■ Material provided:

━━━━━━━━

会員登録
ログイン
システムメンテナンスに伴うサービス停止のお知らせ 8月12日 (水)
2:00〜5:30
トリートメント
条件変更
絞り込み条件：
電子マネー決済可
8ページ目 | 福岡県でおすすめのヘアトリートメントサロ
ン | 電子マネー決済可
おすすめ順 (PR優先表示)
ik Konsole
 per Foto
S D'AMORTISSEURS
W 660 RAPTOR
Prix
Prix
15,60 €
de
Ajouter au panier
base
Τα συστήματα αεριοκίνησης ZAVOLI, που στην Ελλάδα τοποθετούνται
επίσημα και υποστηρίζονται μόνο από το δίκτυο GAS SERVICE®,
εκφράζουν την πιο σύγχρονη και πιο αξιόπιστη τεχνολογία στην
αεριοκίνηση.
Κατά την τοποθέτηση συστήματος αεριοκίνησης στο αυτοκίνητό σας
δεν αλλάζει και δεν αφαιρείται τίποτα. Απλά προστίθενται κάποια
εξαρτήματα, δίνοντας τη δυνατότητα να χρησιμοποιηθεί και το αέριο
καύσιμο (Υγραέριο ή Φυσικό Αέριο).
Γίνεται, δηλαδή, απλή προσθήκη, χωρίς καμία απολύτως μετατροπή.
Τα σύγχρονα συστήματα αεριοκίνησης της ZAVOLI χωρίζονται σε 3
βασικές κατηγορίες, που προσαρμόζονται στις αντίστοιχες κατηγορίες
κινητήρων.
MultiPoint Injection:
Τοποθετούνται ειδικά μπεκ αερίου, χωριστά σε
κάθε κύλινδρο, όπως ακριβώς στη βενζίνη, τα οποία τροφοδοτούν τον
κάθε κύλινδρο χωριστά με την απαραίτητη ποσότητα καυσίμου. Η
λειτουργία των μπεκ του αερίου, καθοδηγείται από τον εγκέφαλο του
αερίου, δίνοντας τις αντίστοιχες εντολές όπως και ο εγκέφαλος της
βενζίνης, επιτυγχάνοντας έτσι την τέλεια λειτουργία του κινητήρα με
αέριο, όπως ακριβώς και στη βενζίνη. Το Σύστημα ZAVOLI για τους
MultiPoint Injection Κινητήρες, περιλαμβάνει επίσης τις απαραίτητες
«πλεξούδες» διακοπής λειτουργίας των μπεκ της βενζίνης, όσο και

━━━━━━━━

■ Goal of the exercise: For the string "μπεκ", show each line of the listing where it appears.

■ Finished task:
Τοποθετούνται ειδικά μπεκ αερίου, χωριστά σε
λειτουργία των μπεκ του αερίου, καθοδηγείται από τον εγκέφαλο του
«πλεξούδες» διακοπής λειτουργίας των μπεκ της βενζίνης, όσο και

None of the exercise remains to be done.